▸ **Goal of the exercise**:
Only an exact copy of every record counts as an answer.

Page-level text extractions
^^^^^^^^^^^^^^^^
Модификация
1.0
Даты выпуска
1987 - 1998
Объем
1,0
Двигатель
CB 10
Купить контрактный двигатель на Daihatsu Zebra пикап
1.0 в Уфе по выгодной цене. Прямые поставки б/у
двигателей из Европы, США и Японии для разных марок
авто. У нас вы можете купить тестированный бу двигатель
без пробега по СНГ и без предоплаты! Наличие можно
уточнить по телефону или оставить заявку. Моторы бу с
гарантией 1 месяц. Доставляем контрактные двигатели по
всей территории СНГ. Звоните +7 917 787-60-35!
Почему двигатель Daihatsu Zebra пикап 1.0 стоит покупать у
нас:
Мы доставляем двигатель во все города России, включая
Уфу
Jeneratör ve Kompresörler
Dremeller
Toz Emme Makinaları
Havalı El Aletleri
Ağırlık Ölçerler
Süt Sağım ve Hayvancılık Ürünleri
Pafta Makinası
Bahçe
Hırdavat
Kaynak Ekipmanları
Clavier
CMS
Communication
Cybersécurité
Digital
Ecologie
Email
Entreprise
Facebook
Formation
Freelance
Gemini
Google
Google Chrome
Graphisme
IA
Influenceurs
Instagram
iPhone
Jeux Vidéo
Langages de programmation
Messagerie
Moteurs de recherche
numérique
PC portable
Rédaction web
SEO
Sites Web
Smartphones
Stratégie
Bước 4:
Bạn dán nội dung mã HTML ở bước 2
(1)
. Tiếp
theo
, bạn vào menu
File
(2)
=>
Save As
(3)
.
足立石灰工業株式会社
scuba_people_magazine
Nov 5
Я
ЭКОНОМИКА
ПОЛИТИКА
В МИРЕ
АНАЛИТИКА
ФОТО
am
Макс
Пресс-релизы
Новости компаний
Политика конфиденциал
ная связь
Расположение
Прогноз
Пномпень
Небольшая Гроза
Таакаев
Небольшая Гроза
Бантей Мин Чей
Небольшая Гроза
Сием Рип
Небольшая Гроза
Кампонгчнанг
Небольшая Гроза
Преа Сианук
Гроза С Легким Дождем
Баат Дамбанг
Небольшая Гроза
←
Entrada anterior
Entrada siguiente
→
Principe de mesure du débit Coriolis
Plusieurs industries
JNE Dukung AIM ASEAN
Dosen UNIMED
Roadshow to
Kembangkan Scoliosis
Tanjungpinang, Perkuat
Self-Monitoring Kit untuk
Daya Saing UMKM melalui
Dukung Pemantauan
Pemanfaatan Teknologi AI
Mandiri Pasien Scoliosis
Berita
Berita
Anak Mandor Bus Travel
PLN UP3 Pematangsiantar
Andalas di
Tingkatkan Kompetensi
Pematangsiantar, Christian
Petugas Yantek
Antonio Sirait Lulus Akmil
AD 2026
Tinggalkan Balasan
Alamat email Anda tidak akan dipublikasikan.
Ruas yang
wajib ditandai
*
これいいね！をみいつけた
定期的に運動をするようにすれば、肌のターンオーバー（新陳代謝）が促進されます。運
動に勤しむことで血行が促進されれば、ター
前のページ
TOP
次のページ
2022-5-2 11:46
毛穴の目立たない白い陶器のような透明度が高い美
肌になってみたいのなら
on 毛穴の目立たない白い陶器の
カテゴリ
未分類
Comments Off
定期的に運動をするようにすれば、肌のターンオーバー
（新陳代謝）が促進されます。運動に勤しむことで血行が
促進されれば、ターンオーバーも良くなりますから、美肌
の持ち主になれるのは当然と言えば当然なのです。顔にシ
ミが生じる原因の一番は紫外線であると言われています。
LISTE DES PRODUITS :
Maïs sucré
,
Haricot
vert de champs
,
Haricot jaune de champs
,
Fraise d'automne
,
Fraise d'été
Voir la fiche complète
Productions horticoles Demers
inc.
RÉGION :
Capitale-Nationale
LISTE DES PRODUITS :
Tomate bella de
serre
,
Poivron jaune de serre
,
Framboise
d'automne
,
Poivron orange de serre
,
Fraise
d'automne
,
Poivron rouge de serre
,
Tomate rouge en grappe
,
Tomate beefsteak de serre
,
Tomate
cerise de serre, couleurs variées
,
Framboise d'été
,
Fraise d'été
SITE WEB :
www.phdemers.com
^^^^^^^^^^^^^^^^
▸ **Problem solution**:
Модификация
1.0
Даты выпуска
1987 - 1998
Объем
1,0
Двигатель
CB 10
Купить контрактный двигатель на Daihatsu Zebra пикап
1.0 в Уфе по выгодной цене. Прямые поставки б/у
двигателей из Европы, США и Японии для разных марок
авто. У нас вы можете купить тестированный бу двигатель
без пробега по СНГ и без предоплаты! Наличие можно
уточнить по телефону или оставить заявку. Моторы бу с
гарантией 1 месяц. Доставляем контрактные двигатели по
всей территории СНГ. Звоните +7 917 787-60-35!
Почему двигатель Daihatsu Zebra пикап 1.0 стоит покупать у
нас:
Мы доставляем двигатель во все города России, включая
Уфу
Jeneratör ve Kompresörler
Dremeller
Toz Emme Makinaları
Havalı El Aletleri
Ağırlık Ölçerler
Süt Sağım ve Hayvancılık Ürünleri
Pafta Makinası
Bahçe
Hırdavat
Kaynak Ekipmanları
Clavier
CMS
Communication
Cybersécurité
Digital
Ecologie
Email
Entreprise
Facebook
Formation
Freelance
Gemini
Google
Google Chrome
Graphisme
IA
Influenceurs
Instagram
iPhone
Jeux Vidéo
Langages de programmation
Messagerie
Moteurs de recherche
numérique
PC portable
Rédaction web
SEO
Sites Web
Smartphones
Stratégie
Bước 4:
Bạn dán nội dung mã HTML ở bước 2
(1)
. Tiếp
theo
, bạn vào menu
File
(2)
=>
Save As
(3)
.
足立石灰工業株式会社
scuba_people_magazine
Nov 5
Я
ЭКОНОМИКА
ПОЛИТИКА
В МИРЕ
АНАЛИТИКА
ФОТО
am
Макс
Пресс-релизы
Новости компаний
Политика конфиденциал
ная связь
Расположение
Прогноз
Пномпень
Небольшая Гроза
Таакаев
Небольшая Гроза
Бантей Мин Чей
Небольшая Гроза
Сием Рип
Небольшая Гроза
Кампонгчнанг
Небольшая Гроза
Преа Сианук
Гроза С Легким Дождем
Баат Дамбанг
Небольшая Гроза
←
Entrada anterior
Entrada siguiente
→
Principe de mesure du débit Coriolis
Plusieurs industries
JNE Dukung AIM ASEAN
Dosen UNIMED
Roadshow to
Kembangkan Scoliosis
Tanjungpinang, Perkuat
Self-Monitoring Kit untuk
Daya Saing UMKM melalui
Dukung Pemantauan
Pemanfaatan Teknologi AI
Mandiri Pasien Scoliosis
Berita
Berita
Anak Mandor Bus Travel
PLN UP3 Pematangsiantar
Andalas di
Tingkatkan Kompetensi
Pematangsiantar, Christian
Petugas Yantek
Antonio Sirait Lulus Akmil
AD 2026
Tinggalkan Balasan
Alamat email Anda tidak akan dipublikasikan.
Ruas yang
wajib ditandai
*
これいいね！をみいつけた
定期的に運動をするようにすれば、肌のターンオーバー（新陳代謝）が促進されます。運
動に勤しむことで血行が促進されれば、ター
前のページ
TOP
次のページ
2022-5-2 11:46
毛穴の目立たない白い陶器のような透明度が高い美
肌になってみたいのなら
on 毛穴の目立たない白い陶器の
カテゴリ
未分類
Comments Off
定期的に運動をするようにすれば、肌のターンオーバー
（新陳代謝）が促進されます。運動に勤しむことで血行が
促進されれば、ターンオーバーも良くなりますから、美肌
の持ち主になれるのは当然と言えば当然なのです。顔にシ
ミが生じる原因の一番は紫外線であると言われています。
LISTE DES PRODUITS :
Maïs sucré
,
Haricot
vert de champs
,
Haricot jaune de champs
,
Fraise d'automne
,
Fraise d'été
Voir la fiche complète
Productions horticoles Demers
inc.
RÉGION :
Capitale-Nationale
LISTE DES PRODUITS :
Tomate bella de
serre
,
Poivron jaune de serre
,
Framboise
d'automne
,
Poivron orange de serre
,
Fraise
d'automne
,
Poivron rouge de serre
,
Tomate rouge en grappe
,
Tomate beefsteak de serre
,
Tomate
cerise de serre, couleurs variées
,
Framboise d'été
,
Fraise d'été
SITE WEB :
www.phdemers.com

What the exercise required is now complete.